▸ What you will do: Begin at the line that contains "- Refactor: Apply the SRP" and repeat every line from there to the end of the records below, inclusive, without adding any other line.

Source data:
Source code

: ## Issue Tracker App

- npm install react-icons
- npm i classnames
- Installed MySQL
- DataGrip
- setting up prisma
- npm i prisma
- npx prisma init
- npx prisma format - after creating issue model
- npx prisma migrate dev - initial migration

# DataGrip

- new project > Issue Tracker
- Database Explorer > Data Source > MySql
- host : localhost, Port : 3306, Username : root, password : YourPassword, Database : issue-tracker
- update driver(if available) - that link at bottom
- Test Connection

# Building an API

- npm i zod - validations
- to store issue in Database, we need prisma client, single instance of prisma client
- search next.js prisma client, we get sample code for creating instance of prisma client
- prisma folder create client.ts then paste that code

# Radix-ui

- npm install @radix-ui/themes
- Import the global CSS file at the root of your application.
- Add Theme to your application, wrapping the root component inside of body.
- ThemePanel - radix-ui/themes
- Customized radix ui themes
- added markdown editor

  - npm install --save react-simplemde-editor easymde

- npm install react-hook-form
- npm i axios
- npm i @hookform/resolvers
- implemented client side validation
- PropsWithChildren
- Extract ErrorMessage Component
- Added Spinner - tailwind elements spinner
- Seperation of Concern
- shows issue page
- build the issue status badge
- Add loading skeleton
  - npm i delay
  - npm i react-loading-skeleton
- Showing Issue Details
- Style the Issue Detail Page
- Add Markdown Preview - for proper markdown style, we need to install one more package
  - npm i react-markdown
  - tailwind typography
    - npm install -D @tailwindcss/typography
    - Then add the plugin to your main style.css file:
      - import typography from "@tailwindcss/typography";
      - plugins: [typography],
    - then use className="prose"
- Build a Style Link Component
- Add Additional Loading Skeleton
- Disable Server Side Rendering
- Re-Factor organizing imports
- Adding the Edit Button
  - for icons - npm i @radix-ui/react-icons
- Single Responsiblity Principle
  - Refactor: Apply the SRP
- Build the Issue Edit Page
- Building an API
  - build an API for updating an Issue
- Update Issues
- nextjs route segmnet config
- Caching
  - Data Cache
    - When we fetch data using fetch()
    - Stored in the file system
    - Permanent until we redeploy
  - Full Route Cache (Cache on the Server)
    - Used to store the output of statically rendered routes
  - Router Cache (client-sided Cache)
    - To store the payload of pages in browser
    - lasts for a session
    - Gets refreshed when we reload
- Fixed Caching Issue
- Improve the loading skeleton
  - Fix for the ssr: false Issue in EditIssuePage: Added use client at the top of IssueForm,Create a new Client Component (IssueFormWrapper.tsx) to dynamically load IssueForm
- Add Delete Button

▸ Answer for the task:
  - Refactor: Apply the SRP
- Build the Issue Edit Page
- Building an API
  - build an API for updating an Issue
- Update Issues
- nextjs route segmnet config
- Caching
  - Data Cache
    - When we fetch data using fetch()
    - Stored in the file system
    - Permanent until we redeploy
  - Full Route Cache (Cache on the Server)
    - Used to store the output of statically rendered routes
  - Router Cache (client-sided Cache)
    - To store the payload of pages in browser
    - lasts for a session
    - Gets refreshed when we reload
- Fixed Caching Issue
- Improve the loading skeleton
  - Fix for the ssr: false Issue in EditIssuePage: Added use client at the top of IssueForm,Create a new Client Component (IssueFormWrapper.tsx) to dynamically load IssueForm
- Add Delete Button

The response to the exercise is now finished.